The Manual for the TV says that when you plug in the Optical cable all you have to do is go to the menu and select if the Digital sound source is PCM or Dolby. But when I go to the menu that option is blanked out. now the only way to input digital HD sound into the TV is the HDMI port. So how do I get digital sorround sound out of this TV?

any ideas would be appreciated.


----------



## Wayne A. Pflughaupt (Apr 13, 2006)

Welcome to the Forum, Gonzalo!

If your TV is like most, it will send 5.1 from its optical output only with OTA broadcasts received from its antenna input. No 5.1 from HDMI inputs passes back through the TV’s optical output. 

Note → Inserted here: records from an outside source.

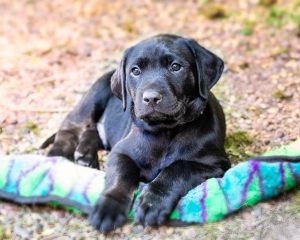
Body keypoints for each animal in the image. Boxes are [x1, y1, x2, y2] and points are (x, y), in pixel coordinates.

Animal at [41, 34, 231, 232]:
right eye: (135, 71)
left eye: (175, 67)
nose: (151, 98)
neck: (166, 130)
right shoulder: (121, 153)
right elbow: (121, 177)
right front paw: (109, 206)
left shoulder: (215, 163)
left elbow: (177, 168)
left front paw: (152, 203)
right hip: (93, 96)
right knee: (71, 126)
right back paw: (58, 154)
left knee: (93, 131)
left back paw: (85, 155)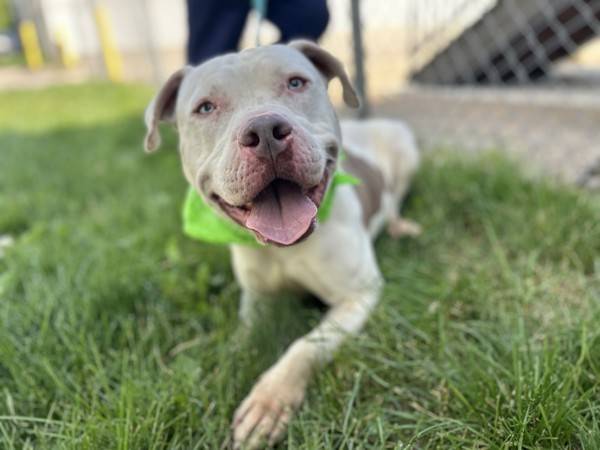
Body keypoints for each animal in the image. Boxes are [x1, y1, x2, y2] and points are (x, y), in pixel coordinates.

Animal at [144, 40, 420, 448]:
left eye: (295, 83)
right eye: (205, 107)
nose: (265, 131)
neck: (283, 249)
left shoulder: (358, 296)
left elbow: (305, 346)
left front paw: (269, 401)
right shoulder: (255, 298)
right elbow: (242, 338)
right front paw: (226, 364)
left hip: (404, 145)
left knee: (396, 196)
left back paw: (401, 225)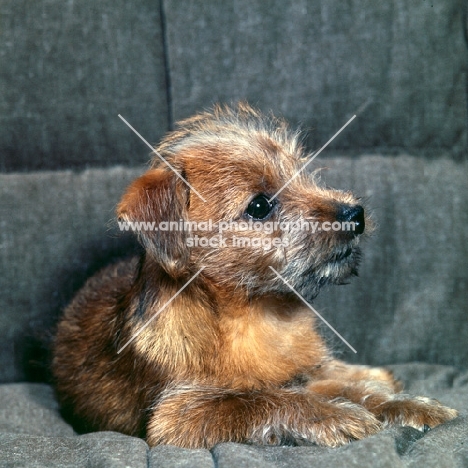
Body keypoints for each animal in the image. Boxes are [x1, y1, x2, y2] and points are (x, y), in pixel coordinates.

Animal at [52, 104, 458, 448]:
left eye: (303, 174)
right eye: (260, 206)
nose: (354, 214)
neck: (256, 314)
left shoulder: (305, 371)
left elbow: (345, 388)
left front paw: (407, 404)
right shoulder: (180, 414)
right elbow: (259, 399)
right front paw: (331, 415)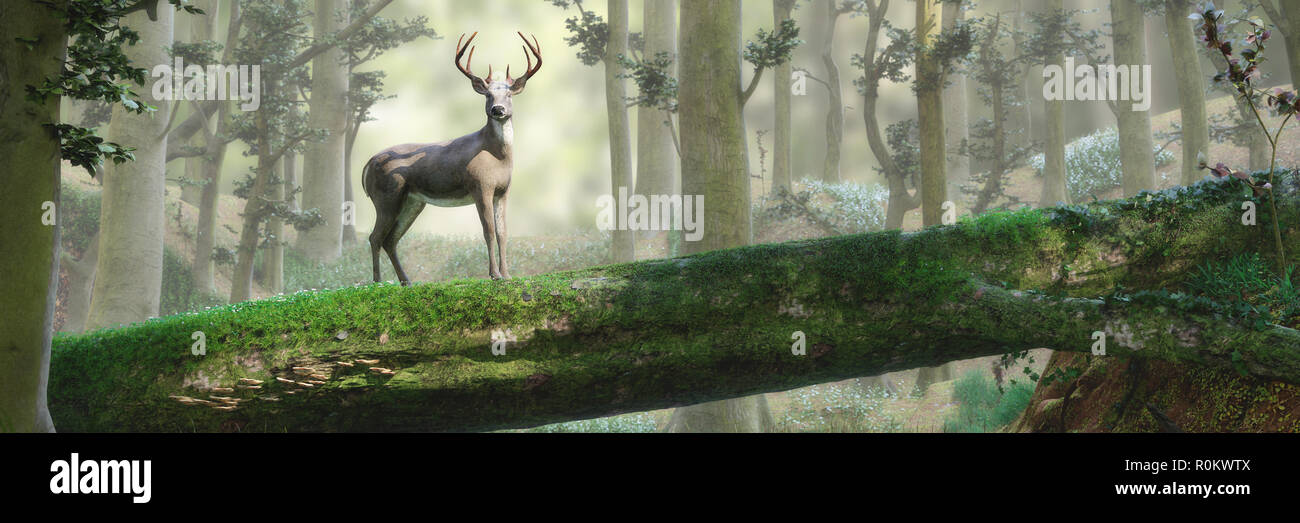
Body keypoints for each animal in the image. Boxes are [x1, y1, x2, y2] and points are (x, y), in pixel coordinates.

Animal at [363, 31, 541, 285]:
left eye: (508, 94)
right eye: (488, 95)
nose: (498, 109)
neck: (496, 156)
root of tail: (367, 164)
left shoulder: (503, 190)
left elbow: (503, 233)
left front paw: (507, 274)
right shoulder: (480, 185)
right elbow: (488, 232)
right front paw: (494, 275)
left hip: (412, 201)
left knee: (390, 239)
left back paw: (406, 281)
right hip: (386, 196)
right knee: (375, 236)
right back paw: (377, 282)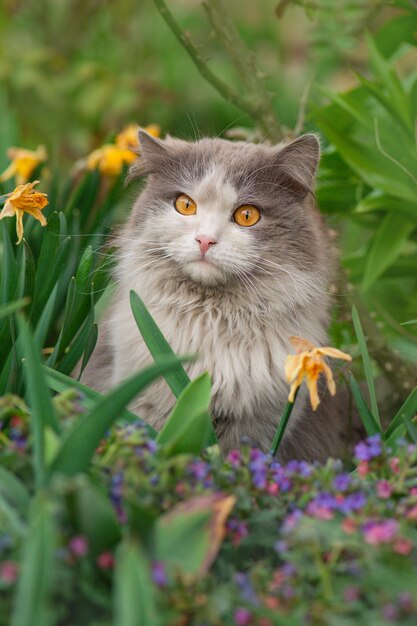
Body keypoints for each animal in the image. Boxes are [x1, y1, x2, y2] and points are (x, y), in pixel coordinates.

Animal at [83, 129, 354, 460]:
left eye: (247, 215)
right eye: (185, 205)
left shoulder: (260, 425)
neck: (212, 320)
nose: (205, 240)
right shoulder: (142, 403)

You have a couple of options:

(1) Send digital audio feeds (optical or coax) from your Dish receiver and Playstation to your HTS.
(2) Send HDMI feeds from your Dish receiver and Playstation to your HTS, then an HDMI output from your HTS to your TV.

Regards,
Wayne


----------



## chemiami (Feb 12, 2010)

Wayne A. Pflughaupt said:


> Welcome to the Forum, Gonzalo!
> 
> If your TV is like most, it will send 5.1 from its optical output only with OTA broadcasts received from its antenna input. No 5.1 from HDMI inputs passes back through the TV’s optical output.
> 
> ...


I was afraid of that. 

Thanks for the help, though!


----------